Thursday, November 28, 2002

A River Runs Through It

The more I use the Holy Father’s new series of mysteries the more I like them. He calls them the mysteries of light but my own meditation has been following a theme centered on water.

A Carmelite friend explained to me once that a true prophet in the Old Testament was always one who had power over water. Baal was the god of water and rain. So the prophets of the true God showed their superiority by having greater power than the Baals over the element of water, the essential for all life on earth. All through the New Testament, Our Lord shows greater authority over water than any prophet. The mysteries of light seem to me to highlight this.

In the first mystery Our Lord is baptized by John the Baptist and thereby sanctifies water for all time. He makes it suitable for the sacrament of baptism and for sanctifying us.

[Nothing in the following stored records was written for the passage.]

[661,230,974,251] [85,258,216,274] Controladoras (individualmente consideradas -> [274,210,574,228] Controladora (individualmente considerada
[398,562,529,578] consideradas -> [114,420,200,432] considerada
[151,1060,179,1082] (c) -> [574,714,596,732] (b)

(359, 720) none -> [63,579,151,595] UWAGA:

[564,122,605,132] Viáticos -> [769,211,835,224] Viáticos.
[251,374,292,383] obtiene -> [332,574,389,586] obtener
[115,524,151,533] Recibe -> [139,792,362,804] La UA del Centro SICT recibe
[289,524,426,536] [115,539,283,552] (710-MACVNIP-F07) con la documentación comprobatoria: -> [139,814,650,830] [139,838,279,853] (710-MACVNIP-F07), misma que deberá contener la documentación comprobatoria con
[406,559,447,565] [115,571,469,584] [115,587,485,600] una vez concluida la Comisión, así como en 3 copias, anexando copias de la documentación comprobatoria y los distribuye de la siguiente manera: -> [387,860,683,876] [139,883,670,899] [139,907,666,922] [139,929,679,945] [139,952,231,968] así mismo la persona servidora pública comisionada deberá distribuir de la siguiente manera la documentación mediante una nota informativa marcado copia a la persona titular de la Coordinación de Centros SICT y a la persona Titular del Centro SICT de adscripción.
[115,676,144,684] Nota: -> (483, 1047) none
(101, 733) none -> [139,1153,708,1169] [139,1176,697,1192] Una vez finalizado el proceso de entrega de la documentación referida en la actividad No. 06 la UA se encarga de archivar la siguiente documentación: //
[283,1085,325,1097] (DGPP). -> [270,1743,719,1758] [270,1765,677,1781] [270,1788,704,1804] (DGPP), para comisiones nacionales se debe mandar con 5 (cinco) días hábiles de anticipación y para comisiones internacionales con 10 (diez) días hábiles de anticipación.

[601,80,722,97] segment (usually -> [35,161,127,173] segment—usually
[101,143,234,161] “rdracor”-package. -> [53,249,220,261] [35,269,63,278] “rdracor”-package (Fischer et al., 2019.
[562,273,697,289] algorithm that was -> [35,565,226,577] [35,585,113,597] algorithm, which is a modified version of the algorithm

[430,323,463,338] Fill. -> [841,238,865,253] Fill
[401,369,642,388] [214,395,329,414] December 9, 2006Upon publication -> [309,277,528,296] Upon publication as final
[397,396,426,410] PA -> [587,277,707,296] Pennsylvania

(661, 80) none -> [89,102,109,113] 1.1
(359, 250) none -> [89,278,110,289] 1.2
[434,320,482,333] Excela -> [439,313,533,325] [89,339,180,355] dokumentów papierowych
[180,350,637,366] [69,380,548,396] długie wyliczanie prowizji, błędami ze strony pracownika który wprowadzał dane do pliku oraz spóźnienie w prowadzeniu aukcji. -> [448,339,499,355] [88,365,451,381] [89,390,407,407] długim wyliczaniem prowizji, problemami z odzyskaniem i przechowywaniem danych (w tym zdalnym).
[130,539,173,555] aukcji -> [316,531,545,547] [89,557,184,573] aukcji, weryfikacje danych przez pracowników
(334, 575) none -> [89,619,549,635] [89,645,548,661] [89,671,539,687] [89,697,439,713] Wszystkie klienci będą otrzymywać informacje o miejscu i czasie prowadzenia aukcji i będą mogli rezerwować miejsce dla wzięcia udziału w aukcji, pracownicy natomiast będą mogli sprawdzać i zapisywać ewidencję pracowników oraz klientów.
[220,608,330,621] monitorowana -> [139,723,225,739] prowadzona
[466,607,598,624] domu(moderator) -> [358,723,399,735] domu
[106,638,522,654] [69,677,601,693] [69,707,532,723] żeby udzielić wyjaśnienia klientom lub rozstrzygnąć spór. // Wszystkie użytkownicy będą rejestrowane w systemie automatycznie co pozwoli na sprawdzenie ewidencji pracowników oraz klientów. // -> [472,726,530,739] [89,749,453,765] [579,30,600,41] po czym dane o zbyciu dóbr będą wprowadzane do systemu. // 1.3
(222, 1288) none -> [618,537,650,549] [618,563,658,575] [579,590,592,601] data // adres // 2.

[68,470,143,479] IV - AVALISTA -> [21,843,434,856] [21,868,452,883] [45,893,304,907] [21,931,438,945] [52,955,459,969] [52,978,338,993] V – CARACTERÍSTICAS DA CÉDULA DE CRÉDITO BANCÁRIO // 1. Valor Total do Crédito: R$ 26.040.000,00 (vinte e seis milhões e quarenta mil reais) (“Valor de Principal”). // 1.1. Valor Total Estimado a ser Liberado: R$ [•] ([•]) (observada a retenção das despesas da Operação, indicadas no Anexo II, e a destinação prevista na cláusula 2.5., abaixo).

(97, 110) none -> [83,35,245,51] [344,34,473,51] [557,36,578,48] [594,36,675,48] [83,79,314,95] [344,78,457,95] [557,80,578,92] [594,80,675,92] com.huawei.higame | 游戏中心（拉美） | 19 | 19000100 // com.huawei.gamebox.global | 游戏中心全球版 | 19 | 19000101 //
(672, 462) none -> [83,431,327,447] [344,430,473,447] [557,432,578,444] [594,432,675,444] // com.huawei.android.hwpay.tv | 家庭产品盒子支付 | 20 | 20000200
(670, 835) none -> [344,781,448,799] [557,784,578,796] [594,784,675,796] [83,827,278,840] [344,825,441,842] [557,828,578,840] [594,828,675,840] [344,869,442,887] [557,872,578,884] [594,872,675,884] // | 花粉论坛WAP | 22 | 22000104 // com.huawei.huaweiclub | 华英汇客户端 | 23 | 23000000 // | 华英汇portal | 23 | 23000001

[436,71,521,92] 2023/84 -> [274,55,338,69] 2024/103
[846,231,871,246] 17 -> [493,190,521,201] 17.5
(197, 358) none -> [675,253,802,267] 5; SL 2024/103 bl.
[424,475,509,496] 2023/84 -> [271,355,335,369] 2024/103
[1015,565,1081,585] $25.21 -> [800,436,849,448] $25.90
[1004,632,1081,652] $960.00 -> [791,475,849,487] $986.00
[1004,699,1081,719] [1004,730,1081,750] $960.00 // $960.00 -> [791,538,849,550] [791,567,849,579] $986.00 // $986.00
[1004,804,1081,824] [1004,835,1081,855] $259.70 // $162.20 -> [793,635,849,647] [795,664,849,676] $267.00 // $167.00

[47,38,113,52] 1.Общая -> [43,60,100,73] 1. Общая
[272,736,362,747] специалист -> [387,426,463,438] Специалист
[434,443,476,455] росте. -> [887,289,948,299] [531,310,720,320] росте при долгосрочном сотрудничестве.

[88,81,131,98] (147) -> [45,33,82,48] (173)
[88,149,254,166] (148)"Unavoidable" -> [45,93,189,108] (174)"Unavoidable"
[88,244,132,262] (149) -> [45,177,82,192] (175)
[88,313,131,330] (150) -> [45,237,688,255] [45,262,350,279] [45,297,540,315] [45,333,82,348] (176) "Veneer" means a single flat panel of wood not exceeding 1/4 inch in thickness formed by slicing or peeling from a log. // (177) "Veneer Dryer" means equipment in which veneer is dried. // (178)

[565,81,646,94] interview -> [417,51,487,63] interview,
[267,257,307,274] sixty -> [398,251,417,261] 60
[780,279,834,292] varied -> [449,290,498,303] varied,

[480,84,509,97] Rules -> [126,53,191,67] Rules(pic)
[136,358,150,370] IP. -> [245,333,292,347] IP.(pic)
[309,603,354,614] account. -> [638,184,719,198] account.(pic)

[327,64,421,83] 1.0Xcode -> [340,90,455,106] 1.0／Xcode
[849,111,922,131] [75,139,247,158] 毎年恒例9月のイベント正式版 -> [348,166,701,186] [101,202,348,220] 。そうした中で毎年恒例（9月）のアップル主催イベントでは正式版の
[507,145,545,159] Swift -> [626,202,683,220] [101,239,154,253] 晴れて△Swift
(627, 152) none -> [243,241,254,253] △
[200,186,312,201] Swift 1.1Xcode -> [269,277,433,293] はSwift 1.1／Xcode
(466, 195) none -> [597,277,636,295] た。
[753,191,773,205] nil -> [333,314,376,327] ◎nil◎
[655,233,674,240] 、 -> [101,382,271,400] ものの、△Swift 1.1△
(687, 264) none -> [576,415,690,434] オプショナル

In the second mystery Our Lord takes the element of water and transforms it utterly by turning it into wine, thereby bringing it to a higher natural order.

In the third mystery the kingdom is proclaimed. The first step here is to “repent and be baptized.” Here water is used on a higher spiritual plane to bring life in the spiritual order.

In the fourth mystery of the Holy Transfiguration, Our Lord appears with the two Old Testament prophets who had the greatest power over water, Moses and Elias. Moses parted the Red Sea and brought forth water from a rock. Elias started and stopped droughts and was able to bring fire from heaven to consume a sacrifice soaked in water.

In the fifth mystery which includes the institution of the Blessed Eucharist, Our Lord transforms wine into his own Blood. In the second mystery water is raised up a step to wine and now the wine is raised even further by becoming the Lord Himself.

At the end of the sorrowful mysteries, water and wine together flow from the Lord’s pierced heart.

Do I make too much of the water theme? Maybe. But so far it has been a fruitful meditation.